I did observe that it was not the CPU clock drifting by itself, but xntpd
itself calling ntp_adjtime() (this must be a solaris 9 system call). I ran a
while loop to see the output of ntpq -c peers, and in another window, i ran
"truss -p <xntpd pid> 2>&1 |grep adjtime", and i could see a call to
ntp_adjtime() return success, everytime i saw the offset change in the ntpq
output..
Any insight on the above observation? Also, when i stop xntpd, the clock
does not drift away.

If i want to serve time from this server to downstream machines, how helpful
is the declaration for 127.127.1.0 (server and fudge statements) in this
server? Is it needed at all? What happens if the external server goes down?
Thanks!
Yatin

"David Woolley" <david at djwhome.demon.co.uk> wrote in message
news:T1100034014 at djwhome.demon.co.uk...

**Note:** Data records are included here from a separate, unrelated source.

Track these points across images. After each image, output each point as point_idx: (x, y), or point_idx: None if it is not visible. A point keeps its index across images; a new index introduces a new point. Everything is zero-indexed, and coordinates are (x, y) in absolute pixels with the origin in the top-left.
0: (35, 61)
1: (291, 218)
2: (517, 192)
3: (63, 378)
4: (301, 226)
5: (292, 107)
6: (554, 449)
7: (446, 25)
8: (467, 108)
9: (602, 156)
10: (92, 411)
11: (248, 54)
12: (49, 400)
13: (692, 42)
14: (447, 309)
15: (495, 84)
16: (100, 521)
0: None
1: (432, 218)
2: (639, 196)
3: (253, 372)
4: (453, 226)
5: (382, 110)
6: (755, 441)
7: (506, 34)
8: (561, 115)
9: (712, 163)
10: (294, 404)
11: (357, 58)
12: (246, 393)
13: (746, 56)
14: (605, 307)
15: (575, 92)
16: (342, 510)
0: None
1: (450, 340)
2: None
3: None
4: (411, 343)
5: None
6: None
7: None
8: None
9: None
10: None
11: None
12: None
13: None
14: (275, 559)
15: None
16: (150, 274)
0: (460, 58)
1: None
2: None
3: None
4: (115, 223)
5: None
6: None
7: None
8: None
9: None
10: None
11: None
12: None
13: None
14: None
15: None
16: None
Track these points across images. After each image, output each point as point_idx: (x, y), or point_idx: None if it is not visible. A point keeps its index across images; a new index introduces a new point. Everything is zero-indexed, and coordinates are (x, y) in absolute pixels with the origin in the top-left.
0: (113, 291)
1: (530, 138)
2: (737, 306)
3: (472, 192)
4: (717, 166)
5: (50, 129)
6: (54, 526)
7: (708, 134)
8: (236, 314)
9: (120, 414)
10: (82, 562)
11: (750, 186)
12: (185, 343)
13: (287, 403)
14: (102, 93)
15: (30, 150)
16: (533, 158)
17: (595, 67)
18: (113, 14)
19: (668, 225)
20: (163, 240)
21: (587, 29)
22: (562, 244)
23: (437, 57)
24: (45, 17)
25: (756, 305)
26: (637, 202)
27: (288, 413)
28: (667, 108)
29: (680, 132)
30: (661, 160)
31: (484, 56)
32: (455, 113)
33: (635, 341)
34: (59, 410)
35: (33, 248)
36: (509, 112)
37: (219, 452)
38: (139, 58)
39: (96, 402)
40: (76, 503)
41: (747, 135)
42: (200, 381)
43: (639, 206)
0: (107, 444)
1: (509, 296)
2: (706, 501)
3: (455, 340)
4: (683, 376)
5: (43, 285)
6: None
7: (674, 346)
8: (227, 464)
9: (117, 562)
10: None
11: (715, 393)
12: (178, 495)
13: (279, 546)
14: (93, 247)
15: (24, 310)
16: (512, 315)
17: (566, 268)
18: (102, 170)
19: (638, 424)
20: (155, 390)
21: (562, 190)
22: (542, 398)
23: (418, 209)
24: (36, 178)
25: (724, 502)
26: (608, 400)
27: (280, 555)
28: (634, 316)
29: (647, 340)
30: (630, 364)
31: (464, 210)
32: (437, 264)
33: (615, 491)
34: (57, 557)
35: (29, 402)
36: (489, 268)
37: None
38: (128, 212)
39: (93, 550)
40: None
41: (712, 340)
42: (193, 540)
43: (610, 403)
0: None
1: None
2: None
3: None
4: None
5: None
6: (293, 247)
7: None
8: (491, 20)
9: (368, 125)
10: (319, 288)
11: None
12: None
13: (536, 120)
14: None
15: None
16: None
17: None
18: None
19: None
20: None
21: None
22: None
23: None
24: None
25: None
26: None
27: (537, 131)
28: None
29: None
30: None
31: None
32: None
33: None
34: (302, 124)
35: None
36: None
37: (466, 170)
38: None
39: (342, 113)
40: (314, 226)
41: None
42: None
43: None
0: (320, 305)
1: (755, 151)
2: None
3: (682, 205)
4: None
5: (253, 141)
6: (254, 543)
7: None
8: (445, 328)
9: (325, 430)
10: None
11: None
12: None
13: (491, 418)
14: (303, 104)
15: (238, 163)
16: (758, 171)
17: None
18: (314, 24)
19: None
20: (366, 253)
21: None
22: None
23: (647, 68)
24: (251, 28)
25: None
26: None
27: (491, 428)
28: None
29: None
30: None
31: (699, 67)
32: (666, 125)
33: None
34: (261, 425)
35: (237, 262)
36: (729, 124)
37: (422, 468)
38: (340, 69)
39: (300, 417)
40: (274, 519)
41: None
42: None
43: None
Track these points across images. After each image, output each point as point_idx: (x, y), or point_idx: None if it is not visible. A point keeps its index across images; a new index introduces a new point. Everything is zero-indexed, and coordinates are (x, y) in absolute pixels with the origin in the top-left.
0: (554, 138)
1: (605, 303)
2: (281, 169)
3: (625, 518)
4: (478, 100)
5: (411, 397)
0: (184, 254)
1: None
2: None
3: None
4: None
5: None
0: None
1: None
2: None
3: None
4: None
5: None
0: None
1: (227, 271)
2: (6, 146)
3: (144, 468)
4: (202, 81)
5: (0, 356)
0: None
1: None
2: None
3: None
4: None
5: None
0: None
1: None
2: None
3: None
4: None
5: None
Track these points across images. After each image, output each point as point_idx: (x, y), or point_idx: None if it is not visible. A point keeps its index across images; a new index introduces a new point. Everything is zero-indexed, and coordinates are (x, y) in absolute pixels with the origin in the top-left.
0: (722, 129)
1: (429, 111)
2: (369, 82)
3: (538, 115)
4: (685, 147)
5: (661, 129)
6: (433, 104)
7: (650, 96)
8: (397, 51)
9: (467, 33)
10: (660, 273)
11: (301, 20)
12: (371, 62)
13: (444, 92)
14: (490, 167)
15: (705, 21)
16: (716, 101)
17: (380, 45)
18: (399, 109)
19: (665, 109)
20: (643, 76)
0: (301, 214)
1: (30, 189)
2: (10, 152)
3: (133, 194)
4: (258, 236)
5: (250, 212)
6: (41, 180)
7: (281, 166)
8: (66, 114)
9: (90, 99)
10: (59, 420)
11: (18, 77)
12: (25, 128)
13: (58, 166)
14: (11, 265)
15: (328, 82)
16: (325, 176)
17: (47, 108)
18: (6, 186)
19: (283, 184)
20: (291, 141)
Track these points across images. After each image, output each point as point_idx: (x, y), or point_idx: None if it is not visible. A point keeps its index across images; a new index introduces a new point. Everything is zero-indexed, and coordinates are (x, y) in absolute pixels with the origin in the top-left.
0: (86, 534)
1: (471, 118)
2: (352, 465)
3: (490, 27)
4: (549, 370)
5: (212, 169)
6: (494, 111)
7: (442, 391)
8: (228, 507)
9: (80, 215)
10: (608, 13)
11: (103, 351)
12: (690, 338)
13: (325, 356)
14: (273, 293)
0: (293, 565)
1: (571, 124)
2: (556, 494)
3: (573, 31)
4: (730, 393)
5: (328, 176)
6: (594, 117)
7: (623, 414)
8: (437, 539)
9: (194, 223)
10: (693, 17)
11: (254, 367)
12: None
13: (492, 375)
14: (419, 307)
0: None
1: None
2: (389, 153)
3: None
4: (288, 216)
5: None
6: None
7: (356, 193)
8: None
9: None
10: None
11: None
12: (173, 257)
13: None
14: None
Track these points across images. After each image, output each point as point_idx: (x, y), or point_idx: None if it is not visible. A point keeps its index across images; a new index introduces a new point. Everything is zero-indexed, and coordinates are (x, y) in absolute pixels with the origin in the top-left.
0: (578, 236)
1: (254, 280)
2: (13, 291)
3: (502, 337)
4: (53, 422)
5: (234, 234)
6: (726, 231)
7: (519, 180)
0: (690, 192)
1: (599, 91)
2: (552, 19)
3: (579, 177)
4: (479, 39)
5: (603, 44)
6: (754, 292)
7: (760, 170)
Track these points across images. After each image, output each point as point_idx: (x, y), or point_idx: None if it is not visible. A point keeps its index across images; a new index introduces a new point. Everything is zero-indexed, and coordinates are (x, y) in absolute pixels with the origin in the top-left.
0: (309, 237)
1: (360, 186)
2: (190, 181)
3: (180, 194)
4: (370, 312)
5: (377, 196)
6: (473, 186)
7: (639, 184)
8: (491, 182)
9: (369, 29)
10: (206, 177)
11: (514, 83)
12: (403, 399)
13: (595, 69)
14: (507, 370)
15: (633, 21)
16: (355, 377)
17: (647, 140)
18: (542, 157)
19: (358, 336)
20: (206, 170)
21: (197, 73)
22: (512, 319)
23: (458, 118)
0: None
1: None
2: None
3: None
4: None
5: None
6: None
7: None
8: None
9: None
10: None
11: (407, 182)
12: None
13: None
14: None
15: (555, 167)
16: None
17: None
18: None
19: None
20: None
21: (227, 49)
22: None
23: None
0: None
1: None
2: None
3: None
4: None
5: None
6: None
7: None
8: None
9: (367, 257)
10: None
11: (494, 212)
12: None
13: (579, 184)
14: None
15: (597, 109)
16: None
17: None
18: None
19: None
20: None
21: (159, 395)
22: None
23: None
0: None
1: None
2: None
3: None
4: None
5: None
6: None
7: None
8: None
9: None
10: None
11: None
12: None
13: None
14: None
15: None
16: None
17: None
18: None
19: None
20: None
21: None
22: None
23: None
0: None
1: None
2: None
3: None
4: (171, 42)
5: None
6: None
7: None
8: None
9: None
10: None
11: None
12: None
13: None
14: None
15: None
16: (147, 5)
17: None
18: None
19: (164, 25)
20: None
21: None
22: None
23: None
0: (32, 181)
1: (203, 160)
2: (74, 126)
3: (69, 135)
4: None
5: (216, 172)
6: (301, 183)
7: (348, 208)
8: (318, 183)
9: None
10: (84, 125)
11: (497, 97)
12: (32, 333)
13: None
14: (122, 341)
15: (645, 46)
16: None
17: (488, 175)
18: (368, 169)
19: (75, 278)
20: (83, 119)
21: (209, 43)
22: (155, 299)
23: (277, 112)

> In article <m67kd.15694$Z7.528856 at news20.bellglobal.com>,
> Yatin Shelke <yatinruchi at sympatico.ca> wrote:
>
> > What I find is that on starting xntpd, my offset gradually increases
from 0
> > to somewhere between 1000 - 2000 milliseconds w.r.t the preferred
stratum 1
> > server, and then, xntpd resets itself. Any idea what is causing xntpd to
>
> It should start the reset process by the time it reaches 128ms.  If it
> has reached 1000ms in the time it takes to complete the reset sequence
> (about 20 minutes), your clock frequency is way too far outside the
> 500ppm capture range.  If the drift over this time varies by 1 second,
> the clock is unstable, so you can't even hope to do a coarse correction
> with tickadj.
>
> > behave this way, especially, when the preferred server is stratum 1, and
the
> > local CPU clock 127.127.1.0 has been fudged to stratum 11?
>
> If the clock is that bad, you should not be using a stratum 1 server,
> unless you own it.  You should also not be configuring a local clock
> as no down stream machine should be relying on time from you.  (Many
> people mistakenly configure local clock drivers.)
>
> Note that ntpd can drift out of the 128ms band once or twice in startup,
> but it shouldn't be drifting fast enough to be able to reach 1 second!